▶ **Dataset**:
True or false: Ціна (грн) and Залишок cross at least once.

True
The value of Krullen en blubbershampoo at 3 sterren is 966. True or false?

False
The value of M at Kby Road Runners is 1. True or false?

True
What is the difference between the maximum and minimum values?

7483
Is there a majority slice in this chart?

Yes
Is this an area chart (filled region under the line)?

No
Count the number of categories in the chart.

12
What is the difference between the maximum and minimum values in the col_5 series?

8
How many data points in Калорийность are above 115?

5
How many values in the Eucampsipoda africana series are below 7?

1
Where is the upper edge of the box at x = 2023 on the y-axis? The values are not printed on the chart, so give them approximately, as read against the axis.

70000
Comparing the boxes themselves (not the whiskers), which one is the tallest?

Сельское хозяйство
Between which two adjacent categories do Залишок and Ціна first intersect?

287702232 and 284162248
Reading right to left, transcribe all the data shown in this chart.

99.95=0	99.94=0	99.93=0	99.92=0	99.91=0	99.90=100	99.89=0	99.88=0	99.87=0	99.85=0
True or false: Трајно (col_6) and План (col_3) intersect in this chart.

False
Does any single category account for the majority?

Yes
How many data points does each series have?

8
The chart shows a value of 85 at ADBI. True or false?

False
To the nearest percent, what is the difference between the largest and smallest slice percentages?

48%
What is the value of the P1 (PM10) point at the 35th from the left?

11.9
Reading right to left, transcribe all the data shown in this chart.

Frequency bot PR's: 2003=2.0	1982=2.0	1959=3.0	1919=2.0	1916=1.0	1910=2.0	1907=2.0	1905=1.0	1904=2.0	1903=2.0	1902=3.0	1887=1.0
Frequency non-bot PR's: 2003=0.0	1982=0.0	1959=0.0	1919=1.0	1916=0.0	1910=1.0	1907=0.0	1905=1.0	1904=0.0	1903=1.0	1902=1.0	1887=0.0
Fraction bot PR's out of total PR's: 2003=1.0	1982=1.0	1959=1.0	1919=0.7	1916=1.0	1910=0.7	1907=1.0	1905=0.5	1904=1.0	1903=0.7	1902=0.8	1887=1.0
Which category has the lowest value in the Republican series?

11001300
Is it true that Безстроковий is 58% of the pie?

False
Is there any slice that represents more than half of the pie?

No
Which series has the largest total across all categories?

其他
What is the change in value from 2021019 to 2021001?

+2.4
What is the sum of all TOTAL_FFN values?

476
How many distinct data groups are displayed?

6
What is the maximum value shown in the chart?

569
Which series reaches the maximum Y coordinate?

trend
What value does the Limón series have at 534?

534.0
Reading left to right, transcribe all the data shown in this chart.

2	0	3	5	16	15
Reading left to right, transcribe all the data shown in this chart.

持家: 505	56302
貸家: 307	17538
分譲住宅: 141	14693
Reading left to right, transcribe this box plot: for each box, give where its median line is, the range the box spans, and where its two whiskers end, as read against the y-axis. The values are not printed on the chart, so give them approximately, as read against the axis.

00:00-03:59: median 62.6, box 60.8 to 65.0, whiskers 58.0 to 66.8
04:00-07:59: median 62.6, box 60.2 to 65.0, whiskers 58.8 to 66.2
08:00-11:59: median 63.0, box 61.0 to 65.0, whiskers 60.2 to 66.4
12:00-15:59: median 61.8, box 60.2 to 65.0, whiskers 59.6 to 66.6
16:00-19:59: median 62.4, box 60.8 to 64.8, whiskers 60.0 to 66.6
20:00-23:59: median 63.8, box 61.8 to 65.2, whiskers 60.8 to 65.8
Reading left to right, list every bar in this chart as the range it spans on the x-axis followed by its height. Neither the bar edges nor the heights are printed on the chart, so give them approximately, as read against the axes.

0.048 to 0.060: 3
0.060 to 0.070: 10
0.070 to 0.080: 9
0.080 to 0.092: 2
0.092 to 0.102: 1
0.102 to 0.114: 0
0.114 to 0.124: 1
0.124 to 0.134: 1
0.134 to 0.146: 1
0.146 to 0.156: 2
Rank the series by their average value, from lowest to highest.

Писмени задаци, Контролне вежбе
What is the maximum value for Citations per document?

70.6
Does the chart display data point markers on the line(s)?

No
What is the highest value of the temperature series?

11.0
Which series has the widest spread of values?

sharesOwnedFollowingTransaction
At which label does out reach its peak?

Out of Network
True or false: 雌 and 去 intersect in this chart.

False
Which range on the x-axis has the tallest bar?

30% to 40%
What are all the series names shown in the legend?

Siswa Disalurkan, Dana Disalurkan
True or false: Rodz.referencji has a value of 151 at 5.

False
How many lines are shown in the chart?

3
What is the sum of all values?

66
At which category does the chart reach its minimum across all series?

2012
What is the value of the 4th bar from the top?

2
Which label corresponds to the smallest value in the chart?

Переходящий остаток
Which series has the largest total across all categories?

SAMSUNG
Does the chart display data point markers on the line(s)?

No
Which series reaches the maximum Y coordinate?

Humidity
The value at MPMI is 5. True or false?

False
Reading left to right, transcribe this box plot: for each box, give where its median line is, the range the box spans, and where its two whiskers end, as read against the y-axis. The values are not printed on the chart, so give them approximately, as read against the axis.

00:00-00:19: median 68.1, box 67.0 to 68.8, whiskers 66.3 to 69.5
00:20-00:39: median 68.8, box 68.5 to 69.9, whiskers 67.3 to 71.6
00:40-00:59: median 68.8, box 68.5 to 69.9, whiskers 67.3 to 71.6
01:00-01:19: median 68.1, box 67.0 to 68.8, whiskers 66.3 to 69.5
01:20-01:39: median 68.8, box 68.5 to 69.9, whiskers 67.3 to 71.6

▶ **Task**: Identify every line in the entries above that contains the word "lowest", and copy each such line.

▶ **Problem solution**:
Which category has the lowest value in the Republican series?
Rank the series by their average value, from lowest to highest.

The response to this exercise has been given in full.